Historically it has been innkeepers tax revenues that have been used to pay the convention center debt service. But innkeepers tax revenues have have been hit hard by the COVID-19 pandemic. Food and beverage revenues are also down due to the pandemic, but not by as much.
Under the state statute on food and beverage taxes, the request needs to go before the seven-member FABTAC and get a favorable recommendation, before the tax revenue can be used the way the commissioners are requesting.
By April next year, the convention center will have about $2.8 million in principal left on debt that was incurred for acquisition of land around the center and renovations to the existing building. The annual debt service of $636,000 was planned to be paid by the innkeepers tax, a 5-percent change on lodging in the county.
The innkeepers tax revenue is starting to recover from a monthly low of about $49,000, reported in June this year. That was just 17 percent of the total for June in 2019, which was about $289,000.

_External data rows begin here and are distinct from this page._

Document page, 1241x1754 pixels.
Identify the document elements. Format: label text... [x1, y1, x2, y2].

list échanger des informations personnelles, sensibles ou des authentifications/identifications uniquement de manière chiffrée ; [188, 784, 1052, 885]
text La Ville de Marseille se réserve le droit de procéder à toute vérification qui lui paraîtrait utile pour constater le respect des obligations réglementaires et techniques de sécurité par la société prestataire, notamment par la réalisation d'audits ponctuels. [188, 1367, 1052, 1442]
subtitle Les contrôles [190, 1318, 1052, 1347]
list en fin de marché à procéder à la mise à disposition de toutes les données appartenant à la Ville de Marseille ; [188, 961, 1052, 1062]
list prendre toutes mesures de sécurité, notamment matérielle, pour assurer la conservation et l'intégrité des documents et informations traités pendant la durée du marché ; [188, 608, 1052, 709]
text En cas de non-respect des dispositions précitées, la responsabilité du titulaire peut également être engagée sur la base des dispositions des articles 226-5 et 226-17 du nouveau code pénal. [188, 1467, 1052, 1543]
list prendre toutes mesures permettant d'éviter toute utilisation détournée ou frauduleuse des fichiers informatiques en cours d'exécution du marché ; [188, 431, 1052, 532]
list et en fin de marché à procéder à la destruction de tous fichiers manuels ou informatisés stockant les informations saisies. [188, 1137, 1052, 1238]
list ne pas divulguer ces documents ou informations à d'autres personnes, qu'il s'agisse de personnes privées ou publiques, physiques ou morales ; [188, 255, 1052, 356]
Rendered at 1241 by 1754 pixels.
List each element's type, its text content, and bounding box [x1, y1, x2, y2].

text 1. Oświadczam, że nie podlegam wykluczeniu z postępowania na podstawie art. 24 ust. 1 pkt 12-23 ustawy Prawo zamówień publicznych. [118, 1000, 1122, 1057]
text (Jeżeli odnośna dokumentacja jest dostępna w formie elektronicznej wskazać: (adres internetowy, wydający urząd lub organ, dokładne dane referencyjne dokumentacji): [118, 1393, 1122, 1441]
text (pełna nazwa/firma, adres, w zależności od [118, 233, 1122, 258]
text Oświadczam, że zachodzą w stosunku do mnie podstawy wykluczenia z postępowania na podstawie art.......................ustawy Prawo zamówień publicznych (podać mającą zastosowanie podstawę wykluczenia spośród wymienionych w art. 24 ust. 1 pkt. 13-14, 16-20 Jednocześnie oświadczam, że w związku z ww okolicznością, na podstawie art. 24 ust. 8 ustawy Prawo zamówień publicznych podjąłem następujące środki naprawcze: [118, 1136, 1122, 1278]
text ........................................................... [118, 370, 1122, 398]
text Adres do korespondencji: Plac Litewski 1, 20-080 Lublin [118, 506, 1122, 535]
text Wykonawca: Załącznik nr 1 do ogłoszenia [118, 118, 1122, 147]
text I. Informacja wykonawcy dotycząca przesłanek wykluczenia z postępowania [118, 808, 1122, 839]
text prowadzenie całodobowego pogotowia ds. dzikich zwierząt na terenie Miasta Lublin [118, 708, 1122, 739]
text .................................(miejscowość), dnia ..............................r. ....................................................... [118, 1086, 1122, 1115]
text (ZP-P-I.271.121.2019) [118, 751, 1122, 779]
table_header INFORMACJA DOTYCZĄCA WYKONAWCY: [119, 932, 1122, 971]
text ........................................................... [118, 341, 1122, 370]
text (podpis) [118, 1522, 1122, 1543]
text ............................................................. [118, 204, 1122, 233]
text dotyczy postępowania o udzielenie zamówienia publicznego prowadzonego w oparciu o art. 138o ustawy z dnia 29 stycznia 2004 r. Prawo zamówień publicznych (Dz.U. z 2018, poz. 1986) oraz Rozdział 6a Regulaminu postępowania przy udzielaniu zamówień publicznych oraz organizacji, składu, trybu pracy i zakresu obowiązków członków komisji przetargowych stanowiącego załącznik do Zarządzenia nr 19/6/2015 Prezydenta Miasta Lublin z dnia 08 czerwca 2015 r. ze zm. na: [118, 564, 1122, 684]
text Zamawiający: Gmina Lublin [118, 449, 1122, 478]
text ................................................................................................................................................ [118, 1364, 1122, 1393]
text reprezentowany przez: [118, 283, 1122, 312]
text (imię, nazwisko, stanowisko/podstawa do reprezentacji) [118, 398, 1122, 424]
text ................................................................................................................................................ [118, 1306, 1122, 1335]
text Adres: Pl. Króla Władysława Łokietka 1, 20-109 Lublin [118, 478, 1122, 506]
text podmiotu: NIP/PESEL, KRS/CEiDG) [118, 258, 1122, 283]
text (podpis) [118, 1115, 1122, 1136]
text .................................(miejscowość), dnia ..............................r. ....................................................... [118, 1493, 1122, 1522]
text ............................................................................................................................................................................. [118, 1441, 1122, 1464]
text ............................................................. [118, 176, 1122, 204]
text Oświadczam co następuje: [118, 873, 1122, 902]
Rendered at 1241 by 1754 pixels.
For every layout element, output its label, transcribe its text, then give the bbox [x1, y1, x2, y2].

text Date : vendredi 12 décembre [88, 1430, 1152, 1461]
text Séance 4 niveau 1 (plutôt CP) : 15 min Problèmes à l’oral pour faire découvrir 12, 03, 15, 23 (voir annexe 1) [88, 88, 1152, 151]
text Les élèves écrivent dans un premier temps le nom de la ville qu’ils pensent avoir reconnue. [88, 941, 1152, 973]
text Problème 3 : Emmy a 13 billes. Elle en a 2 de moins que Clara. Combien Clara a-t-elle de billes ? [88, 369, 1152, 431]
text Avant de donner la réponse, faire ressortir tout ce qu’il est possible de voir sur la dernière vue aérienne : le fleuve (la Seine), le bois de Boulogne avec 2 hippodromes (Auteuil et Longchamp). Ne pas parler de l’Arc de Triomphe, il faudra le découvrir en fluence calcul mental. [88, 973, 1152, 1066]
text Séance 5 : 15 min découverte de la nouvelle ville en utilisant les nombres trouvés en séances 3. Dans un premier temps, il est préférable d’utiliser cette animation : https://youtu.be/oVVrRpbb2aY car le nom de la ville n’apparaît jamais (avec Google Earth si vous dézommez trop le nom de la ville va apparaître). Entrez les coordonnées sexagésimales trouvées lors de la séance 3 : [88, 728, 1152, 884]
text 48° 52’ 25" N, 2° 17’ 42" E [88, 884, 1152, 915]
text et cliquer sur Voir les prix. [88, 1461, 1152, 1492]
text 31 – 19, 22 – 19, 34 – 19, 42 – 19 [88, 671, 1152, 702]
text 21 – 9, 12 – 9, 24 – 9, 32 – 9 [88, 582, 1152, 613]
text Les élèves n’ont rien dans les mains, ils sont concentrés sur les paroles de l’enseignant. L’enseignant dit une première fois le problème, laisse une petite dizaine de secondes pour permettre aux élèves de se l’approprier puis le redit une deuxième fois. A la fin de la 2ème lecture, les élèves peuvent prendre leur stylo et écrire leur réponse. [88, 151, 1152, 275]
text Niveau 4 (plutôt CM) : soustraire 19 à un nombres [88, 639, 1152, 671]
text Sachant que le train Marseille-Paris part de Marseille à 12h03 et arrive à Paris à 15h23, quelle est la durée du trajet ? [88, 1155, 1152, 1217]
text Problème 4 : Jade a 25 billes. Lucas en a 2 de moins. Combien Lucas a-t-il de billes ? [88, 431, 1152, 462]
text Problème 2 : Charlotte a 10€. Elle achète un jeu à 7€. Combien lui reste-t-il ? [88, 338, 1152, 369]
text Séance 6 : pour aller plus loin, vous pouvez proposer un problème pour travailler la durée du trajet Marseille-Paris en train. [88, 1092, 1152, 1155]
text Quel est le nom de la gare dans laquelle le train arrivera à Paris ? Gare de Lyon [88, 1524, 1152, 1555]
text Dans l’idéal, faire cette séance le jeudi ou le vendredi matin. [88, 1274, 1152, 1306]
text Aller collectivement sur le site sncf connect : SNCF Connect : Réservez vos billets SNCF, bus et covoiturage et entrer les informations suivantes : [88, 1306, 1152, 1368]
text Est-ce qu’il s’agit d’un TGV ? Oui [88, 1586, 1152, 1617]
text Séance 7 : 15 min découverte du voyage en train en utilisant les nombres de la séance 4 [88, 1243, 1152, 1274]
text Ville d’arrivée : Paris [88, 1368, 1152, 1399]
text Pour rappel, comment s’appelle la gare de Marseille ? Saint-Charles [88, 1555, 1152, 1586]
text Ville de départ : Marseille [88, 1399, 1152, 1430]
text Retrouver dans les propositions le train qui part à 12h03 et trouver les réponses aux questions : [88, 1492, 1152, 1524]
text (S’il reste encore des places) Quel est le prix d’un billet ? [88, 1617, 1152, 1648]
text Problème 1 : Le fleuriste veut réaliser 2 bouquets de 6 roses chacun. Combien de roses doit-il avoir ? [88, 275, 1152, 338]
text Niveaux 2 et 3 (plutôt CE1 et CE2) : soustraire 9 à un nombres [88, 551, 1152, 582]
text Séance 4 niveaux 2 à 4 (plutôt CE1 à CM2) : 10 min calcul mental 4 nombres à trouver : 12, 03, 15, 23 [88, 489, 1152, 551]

Less severe was the impact on the food and beverage tax, which saw a year-over-year low in the May 2020 report, when $174,000 collected. That was about half of the May 2019 revenue total ($344,000).
The current fund balance for the county’s portion of the food and beverage tax now sits at $616,071, a bit less than the annual debt service on the convention center.
Based on discussion at a late November meeting of the county council, the convention and visitors commission has cash reserves that could cover two of the quarterly payments.
The 1-percent tax is paid by purchasers of all prepared food and beverages in the county. The county government’s share of the tax proceeds is 10 percent. The other 90 percent goes to the city of Bloomington.
The food and beverage tax was enacted specifically to fund the planned expansion of the convention center and for other related tourism or economic development projects.
But the COVID-19 pandemic led city and county leaders to consider using the funds for business and nonprofit relief. It’s a move that was green-lighted by Indiana’s State Board of Accounts (SBOA).
After getting a favorable recommendation from the FABTAC, Bloomington city government and Monroe County government have both used food and beverage tax proceeds to provide relief to businesses and nonprofit organizations that have been impacted by the COVID-19 pandemic.
The county nearly maxed out its $400,000 worth of approved COVID-19 business relief grant funding. Bloomington has distributed as loans about $1.47 million of the $2 million that was recommended by the FABTAC.
The $44-million convention center expansion is planned to be funded by the city of Bloomington, out of its share of the food and beverage tax proceeds. That expansion has been on hold since early March, before the pandemic arrived. That’s when city and county elected officials had hit another rough patch in their effort to sort out the governance structure of the expanded convention center.
Monroe County plans to use its share of the food and beverage tax proceeds to fund a limestone heritage tourist destination site and has approved $500,000 for the project. That’s been on hold since the pandemic started.
Serving on the seven-member FABTAC that will consider the request from the county commissioners to use food and beverage tax money to pay existing debt on the convention center are: John Hamilton (Bloomington’s mayor), Julie Thomas (president of the county board of commissioners), Steve Volan (Bloomington city council), Cheryl Munson (Monroe County councilor), Lennie Busch (Lennie’s), Susan Bright (Nick’s English Hut) and Tony Suttile (Fourwinds Marina).